◆第59回安田記念・G1(7日、東京競馬場、芝1600メートル、良) 昨年の覇者ウオッカ(武豊)が、直線で馬群に包まれる不利を克服し、先に抜け出したディープスカイを差し切って勝利。牝馬で単独トップとなるG1・6勝目をマークし、獲得賞金では、史上初の “10億円牝馬”となった。年内での引退が決まっていた同馬だが、この日の勝利を受け、谷水雄三オーナーは、現役続行の可能性もあることを示唆。ファン投票第1位の宝塚記念への出否も含め、女王の動向から、ますます目が離せなくなった。
どんなに切れる脚を持っていても、レースで発揮できなければ意味がない。直線の残り400メートル地点。ウオッカの前にすき間なく並んだライバルを目にし、武豊は一瞬、あせりを覚えた。
その気持ちは、内からディープスカイが先に抜け出したことで、さらに増大する。それでも、勝利を信じていた人馬に“光”は差した。サイトウィナーとスーパーホーネットの間にスペースができたのを見つけると、武はすかさず3〜4頭ぶん外に持ち出し、一気に馬群の前へ躍り出た。
ゴールまで100メートル弱しかなかったが、ウオッカの瞬発力をもってすれば十分だった。一完歩ごとにディープスカイとの差を詰め、並ぶ間もなくかわして先頭へ。最後は手綱を抑えるほどの余裕で連覇を達成した。
「皆さん、ドキドキさせてしまってすいません」。インタビューでファンの前に現れた名手の第一声は、謝罪の言葉だった。「妙に安全策を取ろうとしたのが、裏目に出てしまった。おじさんが乗った満員電車の中で、女の子が一人だけいるような状態でしたからね。今日は、馬を褒めてやってください」。冗談をまじえながらも恐縮しきりだったが、道中は“静”に徹し、ウオッカの能力を最大限に引き出したのは、武ならではだった。

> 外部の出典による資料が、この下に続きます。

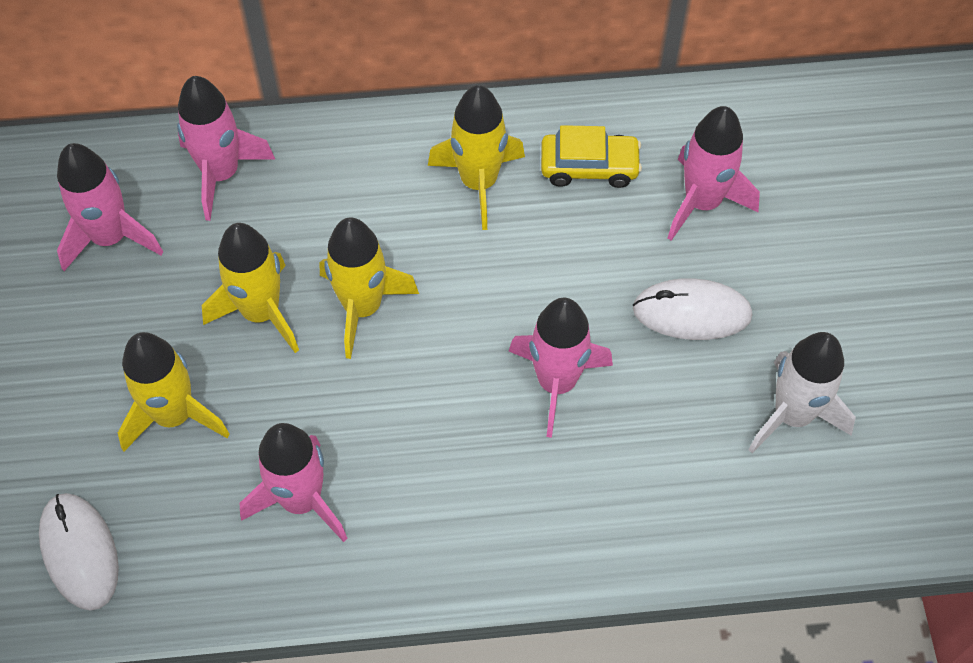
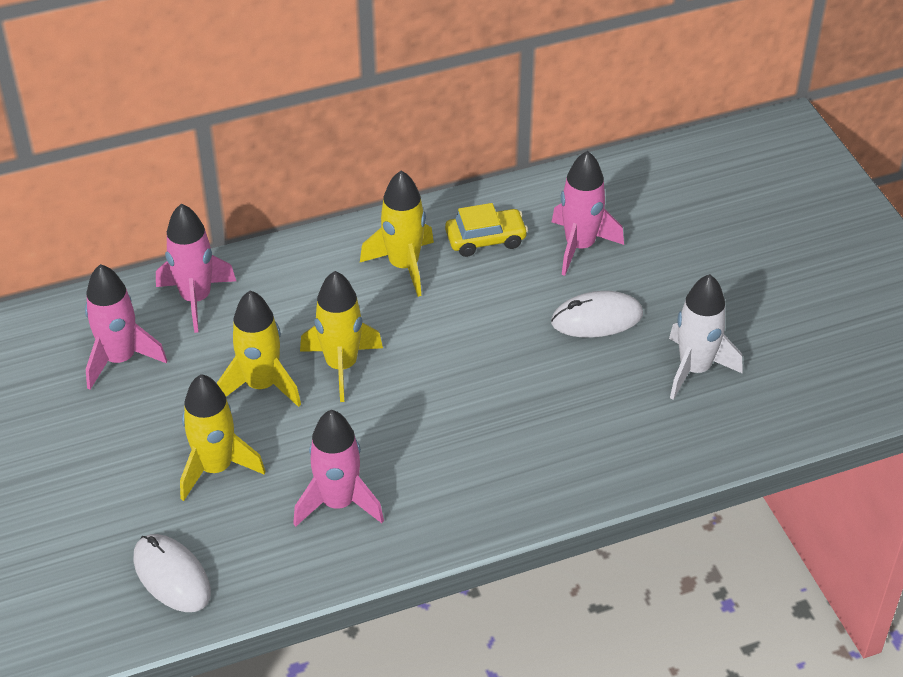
camera: 15 degrees left, 15 degrees down
pink rocket [509,298,613,438] -> none

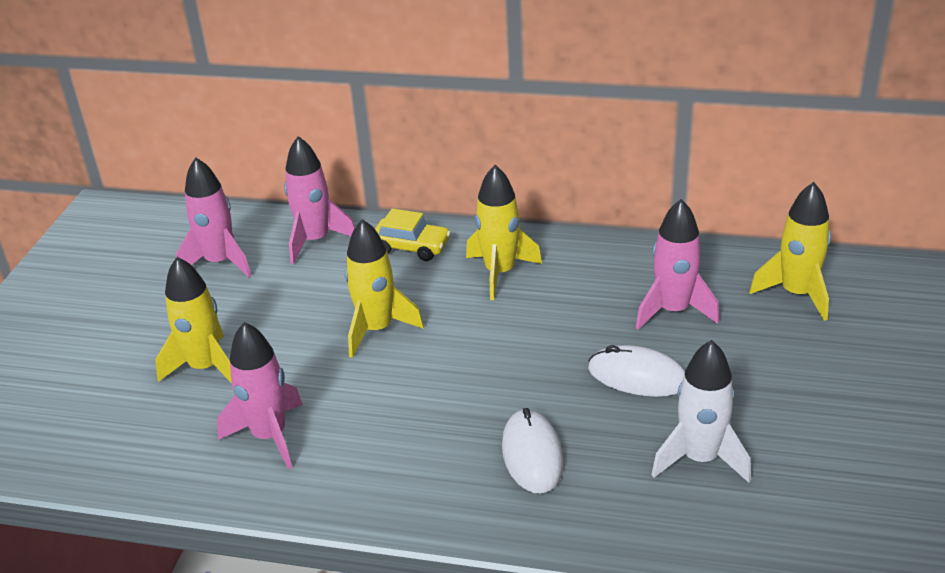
camera: 35 degrees right, 10 degrees down
white mouse [133,534,211,612] -> white mouse moved to [502,408,563,493]
yellow rocket [217,291,301,407] -> yellow rocket moved to [749,182,831,321]
yellow car [445,203,528,257] -> yellow car moved to [375,208,451,261]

好スタートから内枠を利して、中団のやや前へ。ラチ沿いの経済コースを進み、勝負の時をうかがった。「アクションを起こしていた外枠の馬につられないように、うまく進むことができた。直線を向くまでは完ぺきでしたからね」。課題だった折り合いをクリアした時点で、ゴール前での“爆発”は約束されていた。
スムーズでなかっただけに、より強さが際立ったレース。古馬になってから一度も連勝がないというジンクスも、あっさりはねのけた。8回目の騎乗だった武が、この安田記念を迷わず“ベストバウト”に挙げたのも当然だろう。「今までで一番強かったと言っていいと思う。この後は、どこへ向かうのか聞いてないけど、大きな期待を持って乗ることができますね」。勝利を重ねる度に進化を続ける“女王”。次回は、どれだけの驚きを与えてくれるのだろうか。
[ウオッカめも]
◆性齢 牝5歳の鹿毛。
◆血統 父タニノギムレット、母タニノシスター(父ルション)。父の産駒は重賞11勝目。
◆戦績 22戦9勝(うち海外3戦0勝)。重賞7勝目。JRAのG1は6勝目で、メジロドーベルを抜き、牝馬では単独トップに。最多は、シンボリルドルフ、テイエムオペラオー、ディープインパクトの7勝。
◆総収得賞金 優勝賞金1億円を加え、10億1991万1800円。牝馬の10億円突破は初めて。
◆連覇 ヤマニンゼファー(92、93年)以来2頭目。芝1600メートル戦は、9戦7勝、2着2回で連対率100%。
◆1番人気V 98年タイキシャトル以来。単勝支持率45.6%は、レース歴代6位。
◆ダービー馬対決 昨秋の天皇賞、ジャパンCに続いて、ディープスカイと対戦。その2戦は「1着と3着」、「3着と2着」で1勝1敗だったが、今回の勝利で一歩リードした。
◆武豊騎手(40) G1は64勝目。安田記念は、90年オグリキャップ、95年ハートレイクに続き3勝目。
◆角居勝彦調教師(45) G1は14勝目。
◆馬主 谷水雄三氏。G1級勝利は9回目。
◆生産者 北海道新ひだか町のカントリー牧場。